Now that we have the features sorted by decreasing importances, your task is to choose the best ones.

In [8]:
# This function plots the confusion matrix.
# You can use this function to plot confusion matrix.

def plot_confusion_matrix(cm, classes, title, cmap=plt.cm.Blues):

    plt.imshow(cm, interpolation='nearest', cmap=cmap)
    plt.title(title)
    plt.colorbar(fraction=0.046, pad=0.04)
    tick_marks = np.arange(len(classes))
    plt.xticks(tick_marks, classes, rotation=45)
    plt.yticks(tick_marks, classes)

    thresh = cm.max() / 2.
    for i, j in itertools.product(range(cm.shape[0]), range(cm.shape[1])):
        plt.text(j, i, cm[i, j],
                 horizontalalignment="center",
                 color="white" if cm[i, j] > thresh else "black")

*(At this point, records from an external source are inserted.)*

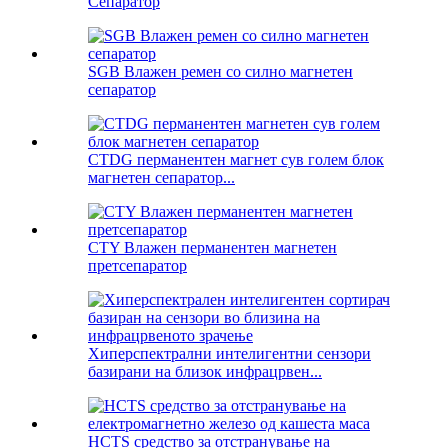
Сепаратор
SGB ​​Влажен ремен со силно магнетен
сепаратор
CTDG перманентен магнет сув голем блок
магнетен сепаратор...
CTY Влажен перманентен магнетен
претсепаратор
Хиперспектрални интелигентни сензори
базирани на близок инфрацрвен...
HCTS средство за отстранување на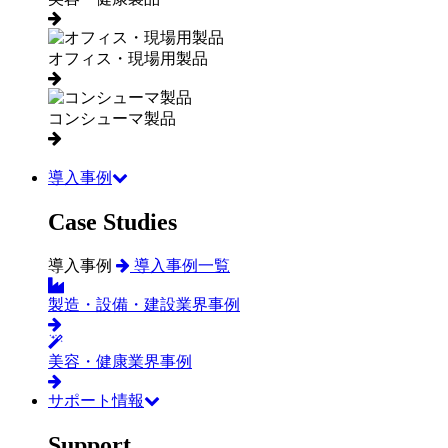
オフィス・現場用製品
コンシューマ製品
導入事例
Case Studies
導入事例
導入事例一覧
製造・設備・建設業界事例
美容・健康業界事例
サポート情報
Support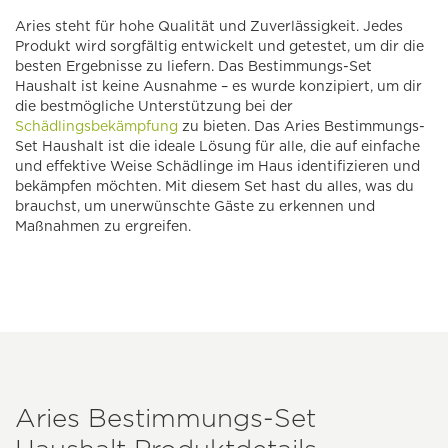
Aries steht für hohe Qualität und Zuverlässigkeit. Jedes
Produkt wird sorgfältig entwickelt und getestet, um dir die
besten Ergebnisse zu liefern. Das Bestimmungs-Set
Haushalt ist keine Ausnahme – es wurde konzipiert, um dir
die bestmögliche Unterstützung bei der
Schädlingsbekämpfung
zu bieten. Das Aries Bestimmungs-
Set Haushalt ist die ideale Lösung für alle, die auf einfache
und effektive Weise Schädlinge im Haus identifizieren und
bekämpfen möchten. Mit diesem Set hast du alles, was du
brauchst, um unerwünschte Gäste zu erkennen und
Maßnahmen zu ergreifen.
Aries Bestimmungs-Set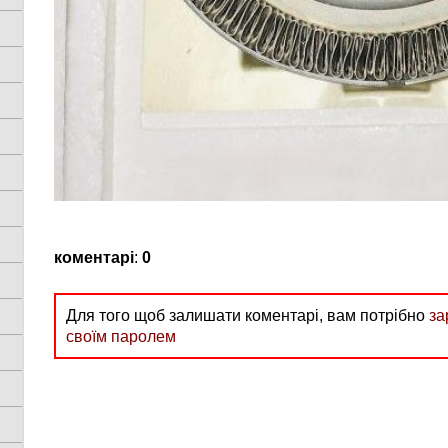
коментарі
:
0
Для того щоб залишати коментарі, вам потрібно
за
своїм паролем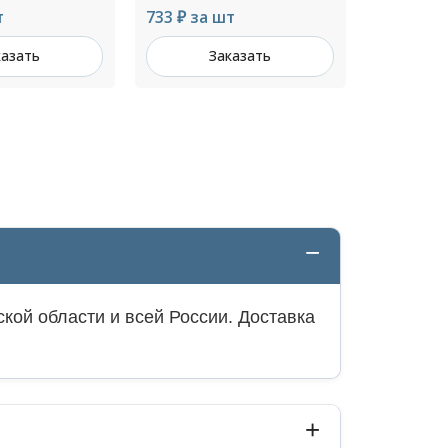
т
180 ₽ за шт
Цена по 
казать
Заказать
З
кой области и всей России. Доставка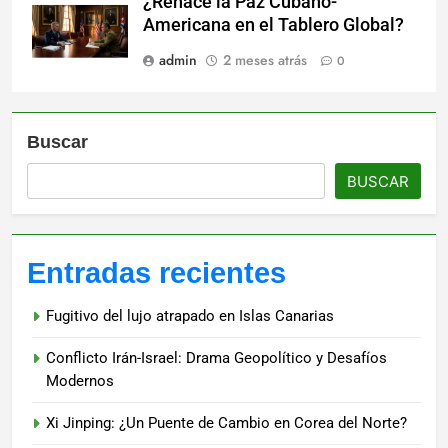
¿Renace la Paz Cubano-
Americana en el Tablero Global?
admin
2 meses atrás
0
Buscar
BUSCAR
Entradas recientes
Fugitivo del lujo atrapado en Islas Canarias
Conflicto Irán-Israel: Drama Geopolítico y Desafíos
Modernos
Xi Jinping: ¿Un Puente de Cambio en Corea del Norte?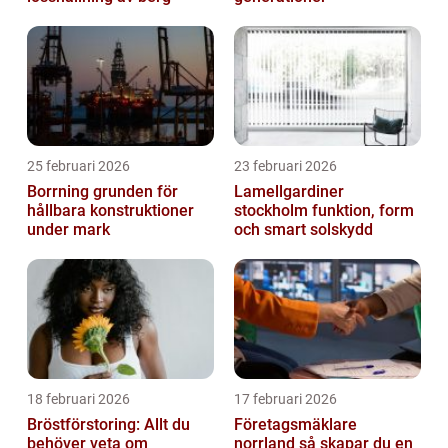
25 februari 2026
23 februari 2026
Borrning grunden för
Lamellgardiner
hållbara konstruktioner
stockholm funktion, form
under mark
och smart solskydd
18 februari 2026
17 februari 2026
Bröstförstoring: Allt du
Företagsmäklare
behöver veta om
norrland så skapar du en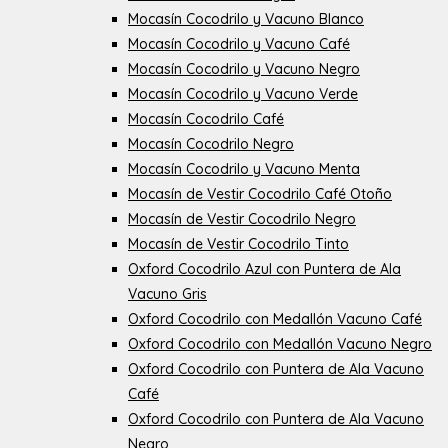
Mocasín Cocodrilo y Vacuno Blanco
Mocasín Cocodrilo y Vacuno Café
Mocasín Cocodrilo y Vacuno Negro
Mocasín Cocodrilo y Vacuno Verde
Mocasín Cocodrilo Café
Mocasín Cocodrilo Negro
Mocasín Cocodrilo y Vacuno Menta
Mocasín de Vestir Cocodrilo Café Otoño
Mocasín de Vestir Cocodrilo Negro
Mocasín de Vestir Cocodrilo Tinto
Oxford Cocodrilo Azul con Puntera de Ala
Vacuno Gris
Oxford Cocodrilo con Medallón Vacuno Café
Oxford Cocodrilo con Medallón Vacuno Negro
Oxford Cocodrilo con Puntera de Ala Vacuno
Café
Oxford Cocodrilo con Puntera de Ala Vacuno
Negro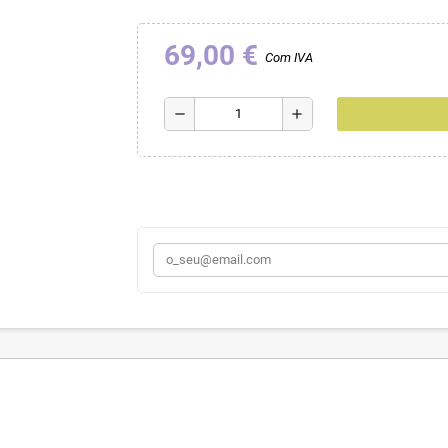
69,00 €
Com IVA
remove
add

    plt.ylabel('True label')
    plt.xlabel('Predicted label')

**_ToDo_**:

* Choose _n_ features that you find relevant.
* Justify the number _n_ that you have chosen.
* Select confusion matrix or another relevant score metric and compare the classifier performance between:
    * your selected features and the noisy iris dataset 
    * your selected features and some _n_ random features (take the average score of K runs for random features)
    * your selected features and the worst _n_ features (look at your feature importance plot)
* Answer the following questions:
    * Among the features you have selected, how many are the original ones?
    * Among the features you have selected, is there any useless feature (the one which always contains the same value)?
    
To plot a prettier confusion matrix you can use the follwoing code:

``` python
y_pred = clf.predict(X_test_random)
cm = confusion_matrix(y_test, y_pred)
n_classes = len(np.unique(y))
plot_confusion_matrix(cm, classes=range(n_classes), title="Confusion Matrix")
```

In [9]:
# ToDo ...


### Going further (optional) -

Now that you finished this notebook, it can be interesting to go one step further and try following scenarios:

* Can we achieve better results (i.e. more relevant features and/or less features) if we normalize the data set?
* Can we retrieve the same relevant features by applying another feature selection model?
* Plot the classifier performance for the best K features where K is $1, 2,..,k_{-1},k$ and comment the results.
* ...

Please answer to the above questions below in this notebook.